EU quota talks

Fishing_21022005

UK fisheries minister Ben Bradshaw is set to join EU counterparts in Brussels for talks on annual catch limits.

Cutbacks including a 25% reduction in the cod quota and reductions in plaice, sole and hake allowances have been recommended by the European Commission.

White fish stocks are most depleted in the North and Baltic seas.

For the fifth year running, scientists have warned nothing short of a total ban on fishing for the most depleted species will ensure stock recovery.

The Commission has rejected calls for a ban on fishing for North Sea cod and the latest talks will decide on the permitted days at sea for most vessels targeting white fish.

The BBC’s Emma Jane Kirby said: “Setting the quota levels is no easy task for European ministers, who have to balance the need for conservation against the need to protect Europe’s struggling fishing industry.”

British fishermen are calling for a rollover of this year’s imposed restrictions, which reduced cod catches by 15%, despite the Commission’s calls for a 25% reduction.

Mr Bradshaw has called the Commission’s recommendations “drastic”, adding that he did not believe any European states would support the proposal.

Ross Finnie, Scotland’s fisheries minister, said efforts already made by fishermen should count in their favour in the talks.

The Scottish Fisherman’s Federation (SFF) has said the Commission’s recommendations, which could mean trawlers may only be allowed to work for two-and-a-half days each week, made no sense because many stocks are in robust health.

‘Serious measures’

Mr Finnie said the fishermen were under “real pressure” from scientists who favour a complete ban on catching cod.

“We have trimmed back so much, you get to a point where if you go too far you simply plunge the fleet into a non-viable position,” he said.

“We have made huge efforts in the Scottish fleet and that really is the substance of our argument.
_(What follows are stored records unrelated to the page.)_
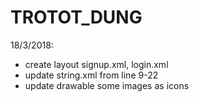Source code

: # TROTOT_DUNG

18/3/2018:
- create layout signup.xml, login.xml
- update string.xml from line 9-22
- update drawable some images as icons
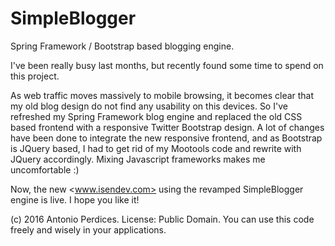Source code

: # SimpleBlogger
Spring Framework / Bootstrap based blogging engine.

I've been really busy last months, but recently found some time to spend on this project.

As web traffic moves massively to mobile browsing, it becomes clear that my old blog design do not find any usability on this devices. So I've refreshed my Spring Framework blog engine and replaced the old CSS based frontend with a responsive Twitter Bootstrap design. A lot of changes have been done to integrate the new responsive frontend, and as Bootstrap is JQuery based, I had to get rid of my Mootools code and rewrite with JQuery accordingly. Mixing Javascript frameworks makes me uncomfortable :)

Now, the new <www.isendev.com> using the revamped SimpleBlogger engine is live. I hope you like it!

(c) 2016 Antonio Perdices.
License: Public Domain.
You can use this code freely and wisely in your applications.
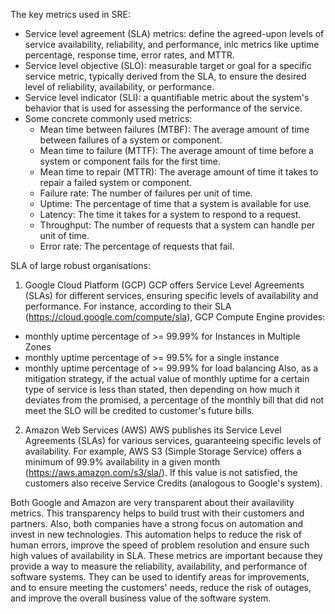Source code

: The key metrics used in SRE:
- Service level agreement (SLA) metrics: define the agreed-upon levels of service availability, reliability, and performance, inlc metrics like uptime percentage, response time, error rates, and MTTR.
- Service level objective (SLO): measurable target or goal for a specific service metric, typically derived from the SLA, to ensure the desired level of reliability, availability, or performance.
- Service level indicator (SLI): a quantifiable metric about the system's behavior that is used for assessing the performance of the service.
- Some concrete commonly used metrics:
  - Mean time between failures (MTBF): The average amount of time between failures of a system or component.
  - Mean time to failure (MTTF): The average amount of time before a system or component fails for the first time.
  - Mean time to repair (MTTR): The average amount of time it takes to repair a failed system or component.
  - Failure rate: The number of failures per unit of time.
  - Uptime: The percentage of time that a system is available for use.
  - Latency: The time it takes for a system to respond to a request.
  - Throughput: The number of requests that a system can handle per unit of time.
  - Error rate: The percentage of requests that fail.

SLA of large robust organisations:
1. Google Cloud Platform (GCP)
GCP offers Service Level Agreements (SLAs) for different services, ensuring specific levels of availability and performance.
For instance, according to their SLA (https://cloud.google.com/compute/sla), GCP Compute Engine provides:
- monthly uptime percentage of >= 99.99% for Instances in Multiple Zones
- monthly uptime percentage of >= 99.5% for a single instance
- monthly uptime percentage of >= 99.99% for load balancing
Also, as a mitigation strategy, if the actual value of monthly uptime for a certain type of service is less than stated, then depending on how much it deviates from the promised, a percentage of the monthly bill that did not meet the SLO will be credited to customer's future bills.

2. Amazon Web Services (AWS)
AWS publishes its Service Level Agreements (SLAs) for various services, guaranteeing specific levels of availability. 
For example, AWS S3 (Simple Storage Service) offers a minimum of 99.9% availability in a given month (https://aws.amazon.com/s3/sla/). If this value is not satisfied, the customers also receive Service Credits (analogous to Google's system).

Both Google and Amazon are very transparent about their availavility metrics. This transparency helps to build trust with their customers and partners. 
Also, both companies have a strong focus on automation and invest in new technologies. This automation helps to reduce the risk of human errors, improve the speed of problem resolution and ensure such high values of availability in SLA.
These metrics are important because they provide a way to measure the reliability, availability, and performance of software systems.
They can be used to identify areas for improvements, and to ensure meeting the customers' needs, reduce the risk of outages, and improve the overall business value of the software system.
It’s not as if we have ignored the science at all.

“We have taken very serious measures over the last three or four years.”

Fishermen from Northern Ireland are also set to take an active role in the talks, with County Down-based trawlermen pushing for a 20% increase in their prawn catch.

Northern Irish prawn boats are currently allowed 220 days at sea but fishermen fear that number may now be reduced.